*Problem statement*
From the material beneath, pull every line with the word "after".

*Source material*

______

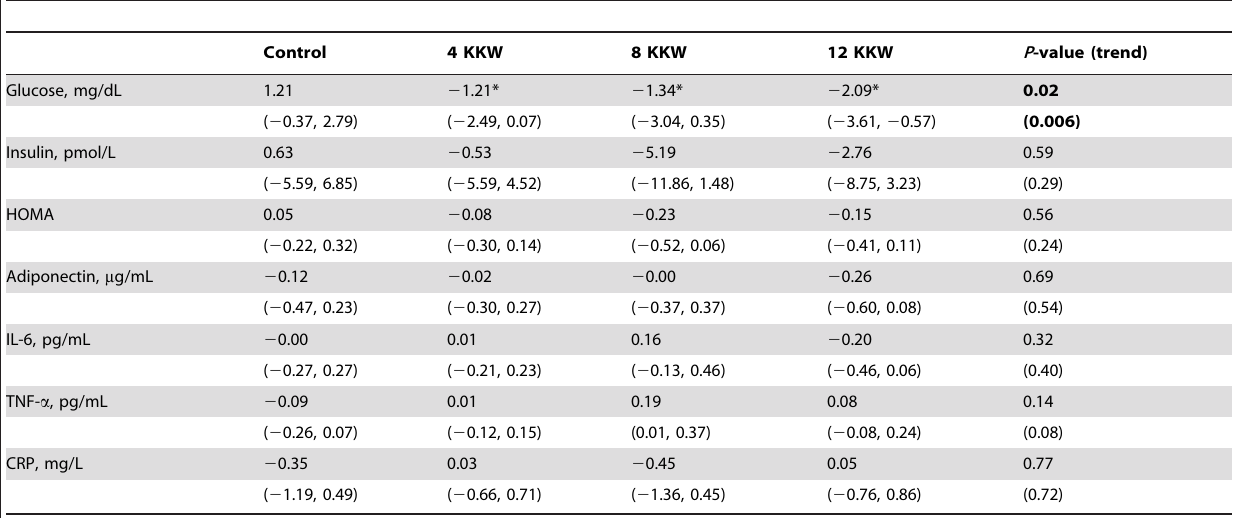
Table 4. Mean (95%CI) change in markers of fasting glucose metabolism and inflammation after 6 months of intervention.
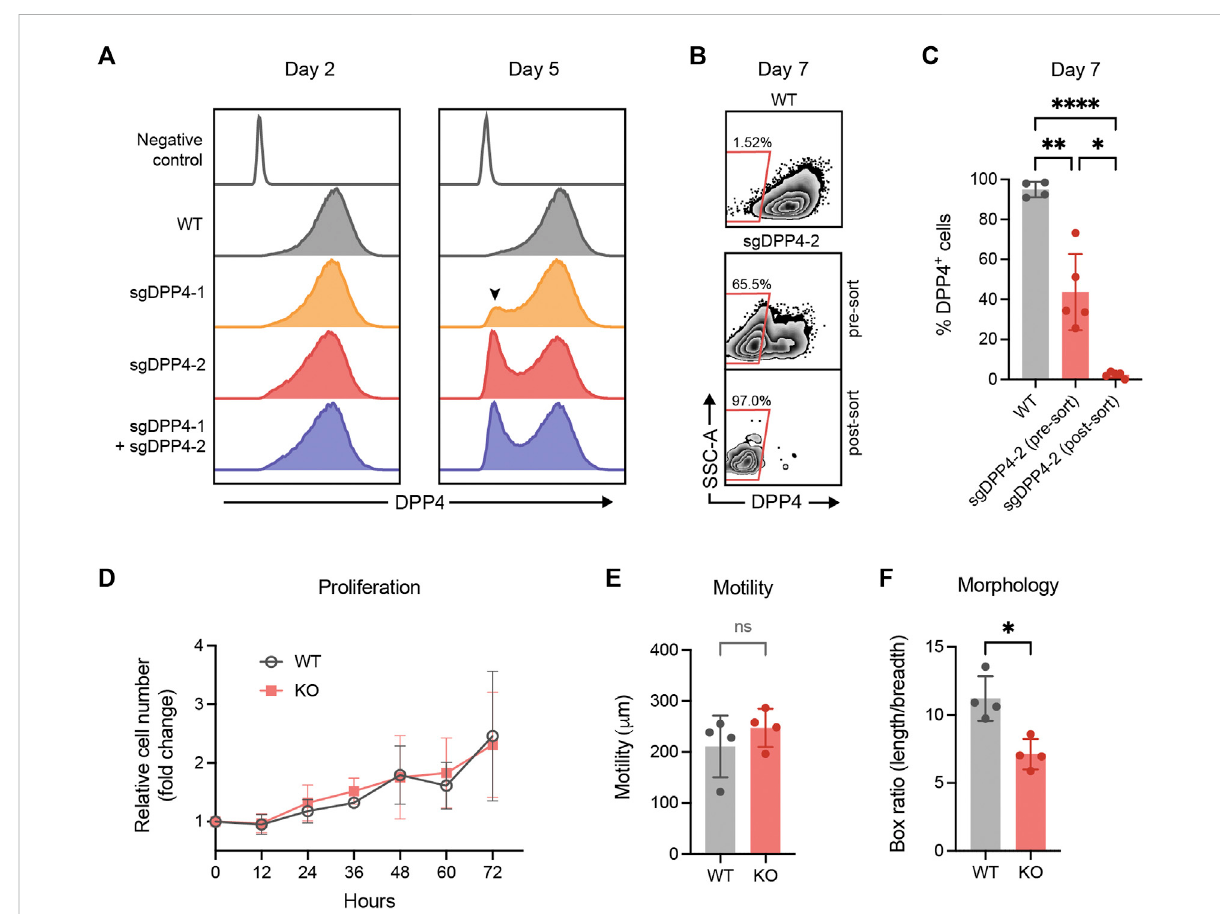
FIGURE 5 CRISPR/Cas9 mediated knockout of DPP4 in primary lung fi broblasts. (A) Histograms show expression of DPP4 on wild-type (WT) lung fi broblasts and lung fi broblasts after CRISPR/Cas9 mediated gene inactivation with two different sgRNAs against DPP4 and their combination. Unstained WT cells are used as a negative control (control). The peak of DPP4 knockout cells is indicated by a arrowhead. Plots show data after forward/side scatter gating and doublet discrimination. (B) Plots show representative fl ow cytometry analysis of DPP4 expression versus side scatter at day 7 on WT cells and on gene edited cells (sgDPP4-2) pre and post sorting by FACS to purify DPP4 - knockout cells. (C) Percentage DPP4 + cells at day 7 for WT cells ( n = 4) and on gene edited cells (sgDPP4-2) pre and post sorting ( n = 5) as determined by fl ow cytometry analysis. Lines represent mean (SD). For statistical analysis, a mixed-effects analysis with Tukey ’ s multiple comparisons test was used. (D) Cell proliferation of WT (greycircles)andDPP4-KO(redsquares)cells(n=4)over72 hpresentedascellnumberfoldchangecomparedto0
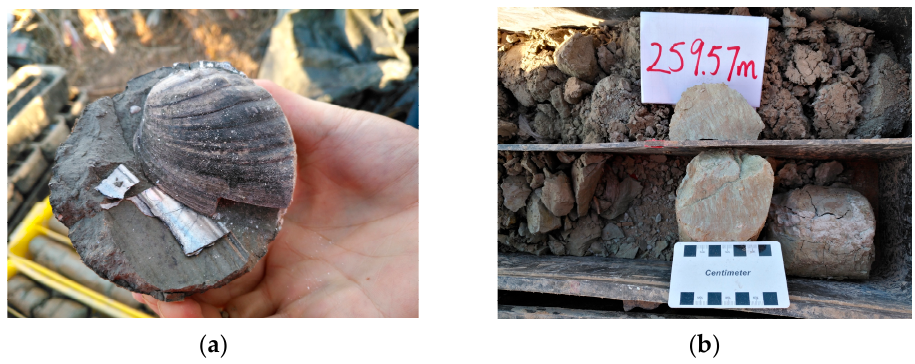
Figure 2. Combined borehole profile of key tectonic site.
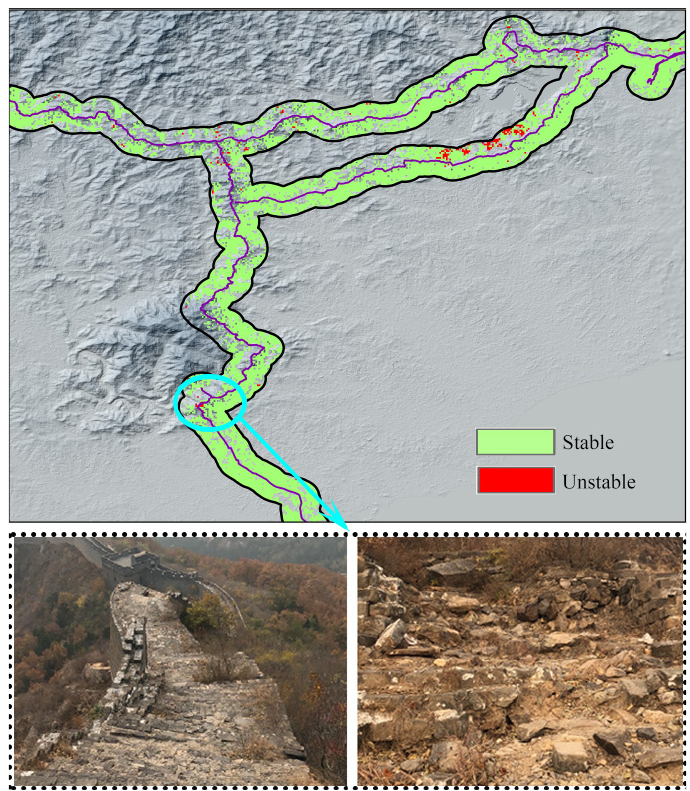
Figure 15. Thematic map of the stability of the Shanhaiguan Great Wall corridor ( top ) with two typical landscapes in the unstable area ( bottom ).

______

*Output of the task*
Table 4. Mean (95%CI) change in markers of fasting glucose metabolism and inflammation after 6 months of intervention.
FIGURE 5 CRISPR/Cas9 mediated knockout of DPP4 in primary lung fi broblasts. (A) Histograms show expression of DPP4 on wild-type (WT) lung fi broblasts and lung fi broblasts after CRISPR/Cas9 mediated gene inactivation with two different sgRNAs against DPP4 and their combination. Unstained WT cells are used as a negative control (control). The peak of DPP4 knockout cells is indicated by a arrowhead. Plots show data after forward/side scatter gating and doublet discrimination. (B) Plots show representative fl ow cytometry analysis of DPP4 expression versus side scatter at day 7 on WT cells and on gene edited cells (sgDPP4-2) pre and post sorting by FACS to purify DPP4 - knockout cells. (C) Percentage DPP4 + cells at day 7 for WT cells ( n = 4) and on gene edited cells (sgDPP4-2) pre and post sorting ( n = 5) as determined by fl ow cytometry analysis. Lines represent mean (SD). For statistical analysis, a mixed-effects analysis with Tukey ’ s multiple comparisons test was used. (D) Cell proliferation of WT (greycircles)andDPP4-KO(redsquares)cells(n=4)over72 hpresentedascellnumberfoldchangecomparedto0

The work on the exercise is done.